-- Opening Marker --
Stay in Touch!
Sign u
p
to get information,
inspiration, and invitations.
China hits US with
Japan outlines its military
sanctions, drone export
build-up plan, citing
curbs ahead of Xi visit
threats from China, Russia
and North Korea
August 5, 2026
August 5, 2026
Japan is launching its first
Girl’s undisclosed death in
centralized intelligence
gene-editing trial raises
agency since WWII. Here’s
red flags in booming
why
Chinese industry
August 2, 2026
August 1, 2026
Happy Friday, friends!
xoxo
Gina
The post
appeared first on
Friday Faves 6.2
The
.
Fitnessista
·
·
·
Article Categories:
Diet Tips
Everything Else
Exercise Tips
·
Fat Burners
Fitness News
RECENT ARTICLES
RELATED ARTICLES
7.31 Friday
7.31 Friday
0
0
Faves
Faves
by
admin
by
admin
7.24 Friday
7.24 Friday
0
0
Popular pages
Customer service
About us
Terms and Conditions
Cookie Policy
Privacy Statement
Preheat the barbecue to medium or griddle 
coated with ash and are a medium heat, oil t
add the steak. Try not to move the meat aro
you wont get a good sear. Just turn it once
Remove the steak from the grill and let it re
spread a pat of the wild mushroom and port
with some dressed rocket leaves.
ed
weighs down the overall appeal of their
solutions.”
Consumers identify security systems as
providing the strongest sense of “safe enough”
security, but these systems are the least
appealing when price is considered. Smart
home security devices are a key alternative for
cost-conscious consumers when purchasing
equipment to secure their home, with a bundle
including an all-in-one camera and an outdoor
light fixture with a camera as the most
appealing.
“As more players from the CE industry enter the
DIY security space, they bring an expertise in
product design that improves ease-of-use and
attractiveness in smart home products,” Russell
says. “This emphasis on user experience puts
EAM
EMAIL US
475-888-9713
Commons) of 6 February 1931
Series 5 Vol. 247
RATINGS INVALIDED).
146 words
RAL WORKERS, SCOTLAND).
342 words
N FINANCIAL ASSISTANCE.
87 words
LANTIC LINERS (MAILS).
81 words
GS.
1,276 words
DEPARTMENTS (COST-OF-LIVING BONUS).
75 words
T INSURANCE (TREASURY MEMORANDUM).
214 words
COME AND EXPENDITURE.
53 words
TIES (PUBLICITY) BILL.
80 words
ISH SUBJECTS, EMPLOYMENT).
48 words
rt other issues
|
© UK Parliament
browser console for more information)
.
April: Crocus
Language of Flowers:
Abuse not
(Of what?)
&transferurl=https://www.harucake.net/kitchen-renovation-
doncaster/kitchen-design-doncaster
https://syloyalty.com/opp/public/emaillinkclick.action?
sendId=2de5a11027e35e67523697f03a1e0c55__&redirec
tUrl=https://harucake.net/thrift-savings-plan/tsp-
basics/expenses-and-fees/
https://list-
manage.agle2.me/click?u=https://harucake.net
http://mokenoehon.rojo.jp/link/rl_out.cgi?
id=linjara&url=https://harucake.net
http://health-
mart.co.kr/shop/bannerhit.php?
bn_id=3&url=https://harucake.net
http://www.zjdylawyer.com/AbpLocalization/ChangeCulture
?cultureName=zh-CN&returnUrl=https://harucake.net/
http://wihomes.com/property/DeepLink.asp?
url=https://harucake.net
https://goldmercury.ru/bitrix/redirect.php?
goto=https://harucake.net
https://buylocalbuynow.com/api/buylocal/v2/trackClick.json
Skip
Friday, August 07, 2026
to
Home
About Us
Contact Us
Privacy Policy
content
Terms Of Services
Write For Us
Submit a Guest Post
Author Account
-- Closing Marker --
## ABOUT THIS TASK
How many lines of the records contain the string "camera"? Case matters, and the reply should be the number alone.

## WRITTEN ANSWER
2